▸ **Goal of the exercise**:
Update every row below, replacing each "marque" with "enseigne" and changing nothing else. Leave the pictures out of your answer.

# # # # #

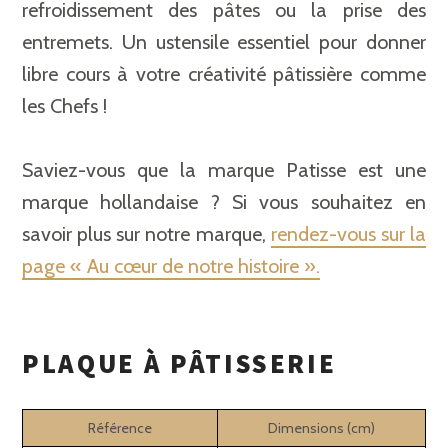
refroidissement des pâtes ou la prise des
entremets. Un ustensile essentiel pour donner
libre cours à votre créativité pâtissière comme
les Chefs !
Saviez-vous que la marque Patisse est une
marque hollandaise ? Si vous souhaitez en
savoir plus sur notre marque,
rendez-vous sur la
page « Au cœur de notre histoire ».
PLAQUE À PÂTISSERIE
Référence
Dimensions (cm)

# # # # #

▸ **Exercise answer**:
refroidissement des pâtes ou la prise des
entremets. Un ustensile essentiel pour donner
libre cours à votre créativité pâtissière comme
les Chefs !
Saviez-vous que la enseigne Patisse est une
enseigne hollandaise ? Si vous souhaitez en
savoir plus sur notre enseigne,
rendez-vous sur la
page « Au cœur de notre histoire ».
PLAQUE À PÂTISSERIE
Référence
Dimensions (cm)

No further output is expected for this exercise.